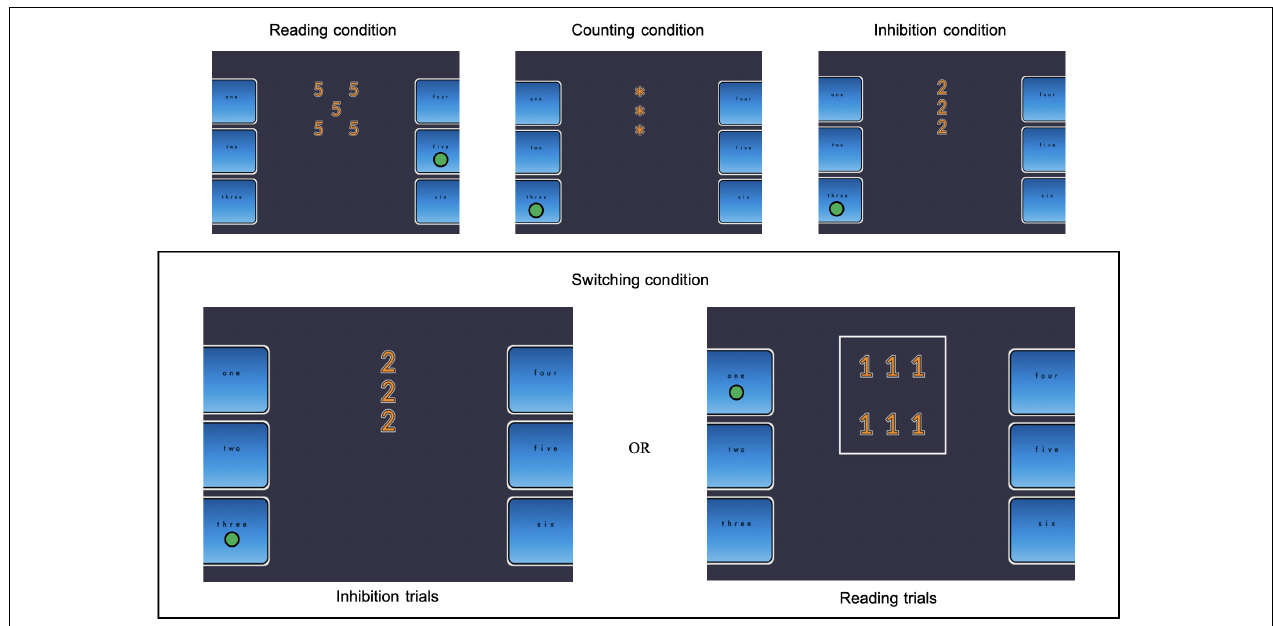
FIGURE 1 | Illustration of the Stroop task condition. The green circle represents the correct response for each condition trail.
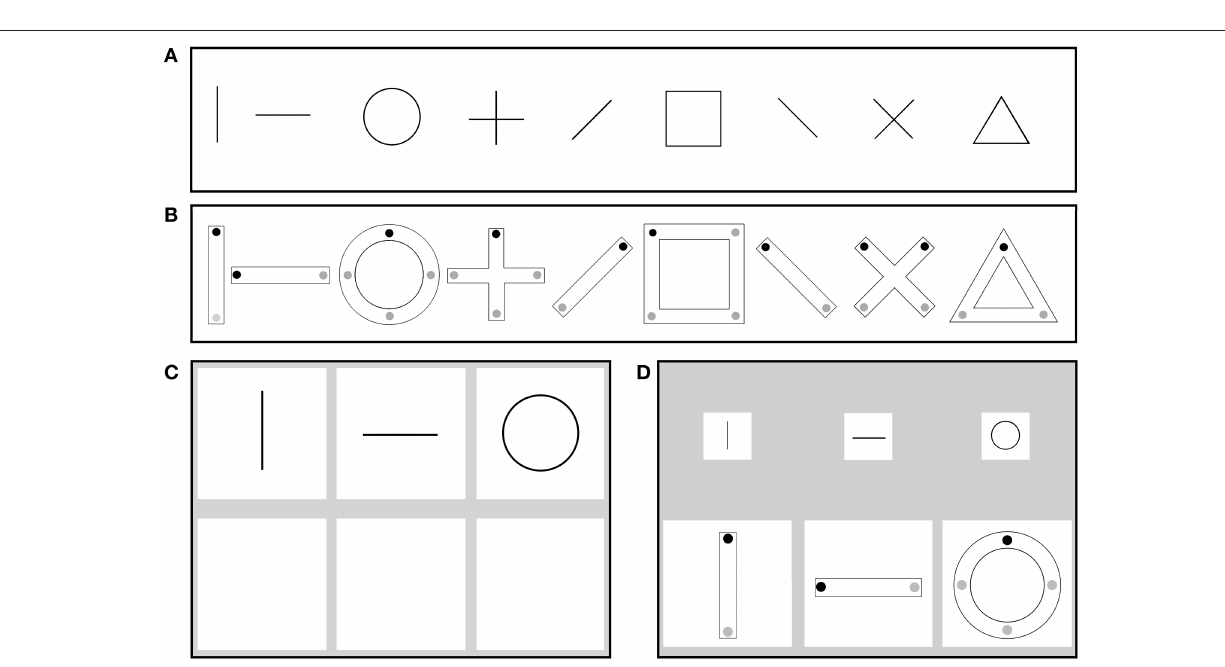
and the total score quantifies how accurately the participants copied the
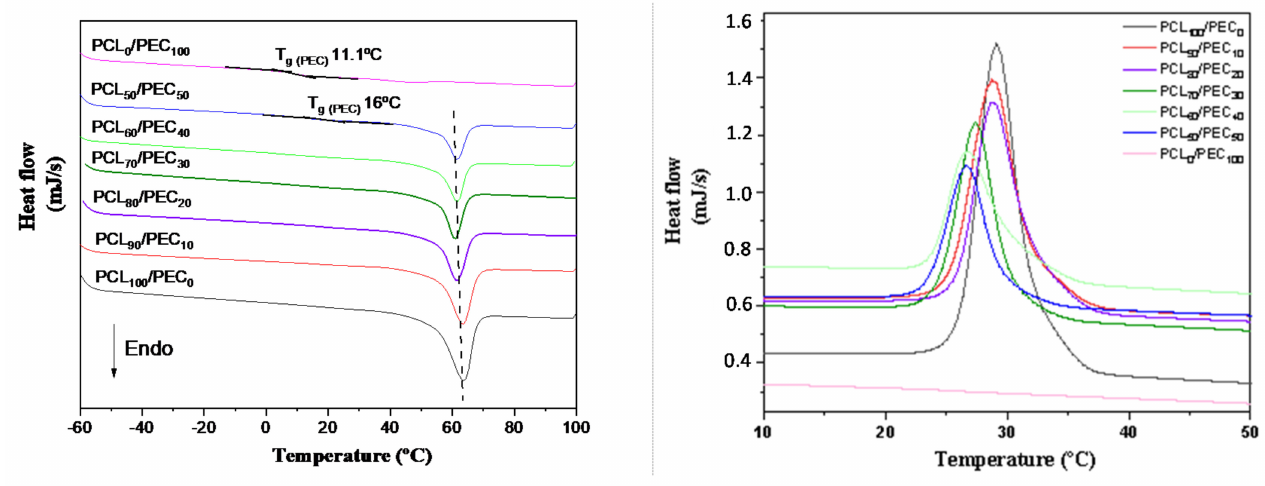
Figure 3. DSC curves obtained by heating to 100 ◦ C at 10 ◦ C/min in a first scan and maintaining the temperature for 7 min. Then, the samples were cooled to − 60 ◦ C ( right graph ) and the temperature was increased to 100 ◦ C at 10 ◦ C/min rate under nitrogen atmosphere in a second scan ( left graph ) to determine the melting temperature and crystallinity index of the PCL/PEC membranes. Table 3. DSC data obtained in terms of melting temperature (Tm), crystallization temperature (Tc) and glass transition temperature (Tg). % Crystallinity index was obtained using the standard enthalpy of 100% crystalline of PCL ( ∆ H m0 = 139.5 J/g) [29].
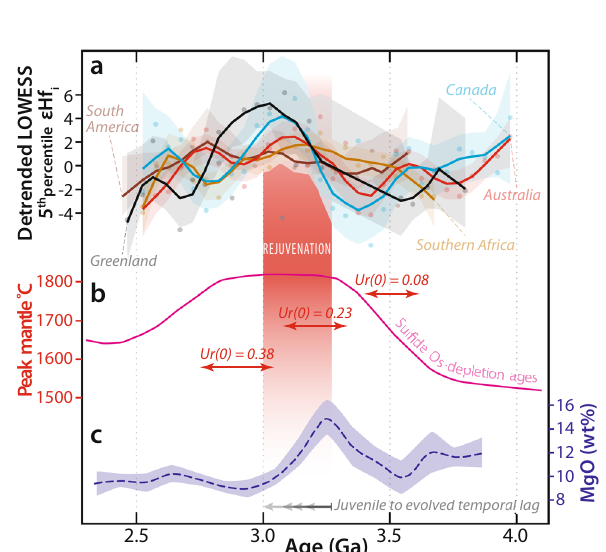
Fig. 6 Global Hf evolution compared to geochemical proxies of mantle condition. a Global compilation 28 of detrended LOWESS (locally weighted scatterplot smoothing) fi ts to the 5th percentile ε Hf i for the different Archean cratons in Fig. 5. Fits include faded 95% con fi dence band. b Sul fi de Os- depletion model age probability density plot from Pearson et al. 32 and peak mantle temperatures for different Urey ratios (Ur) shown as red arrows 36 . c Global mean MgO in basalts from El Dien et al. 30 , shown with two standard error of the mean uncertainties determined after bootstrap resampling. The concomitant increase in the 5th percentile ε Hf i and geochemical parameters of mantle temperature indicate a global crustal rejuvenation event at c. 3.2 – 3.0 Ga. Source data information is provided in Supplementary Data 5.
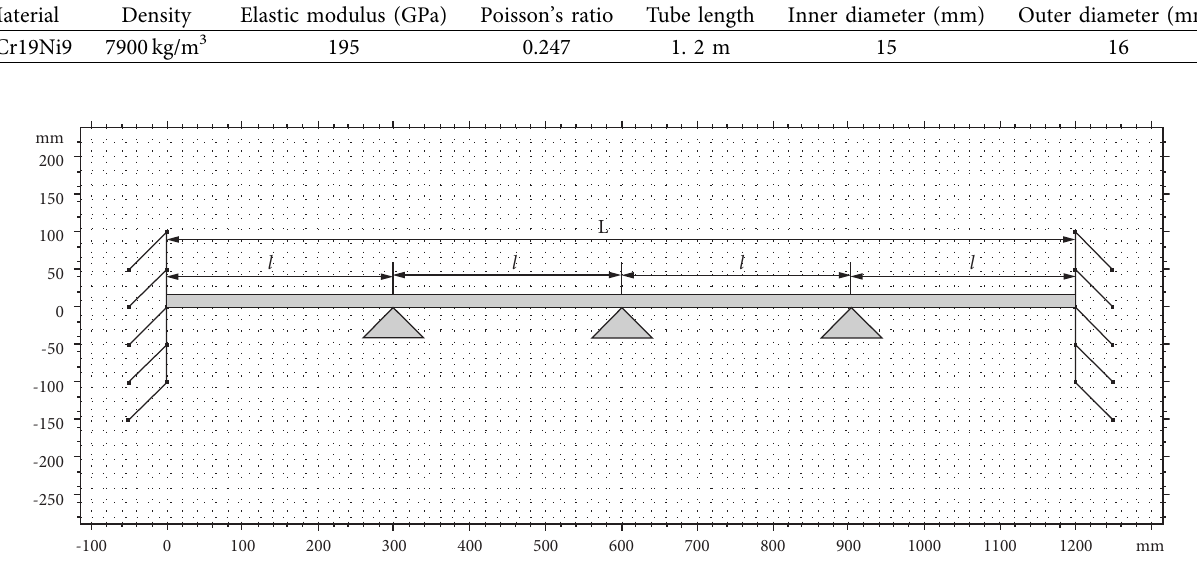
Figure 1: Four-span tube bundle model with the natural frequency.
+---+
- **Your goal**
Where does the string "with" occur in the data above? Copy every line that holds it.

- **Reply**
Fig. 6 Global Hf evolution compared to geochemical proxies of mantle condition. a Global compilation 28 of detrended LOWESS (locally weighted scatterplot smoothing) fi ts to the 5th percentile ε Hf i for the different Archean cratons in Fig. 5. Fits include faded 95% con fi dence band. b Sul fi de Os- depletion model age probability density plot from Pearson et al. 32 and peak mantle temperatures for different Urey ratios (Ur) shown as red arrows 36 . c Global mean MgO in basalts from El Dien et al. 30 , shown with two standard error of the mean uncertainties determined after bootstrap resampling. The concomitant increase in the 5th percentile ε Hf i and geochemical parameters of mantle temperature indicate a global crustal rejuvenation event at c. 3.2 – 3.0 Ga. Source data information is provided in Supplementary Data 5.
Figure 1: Four-span tube bundle model with the natural frequency.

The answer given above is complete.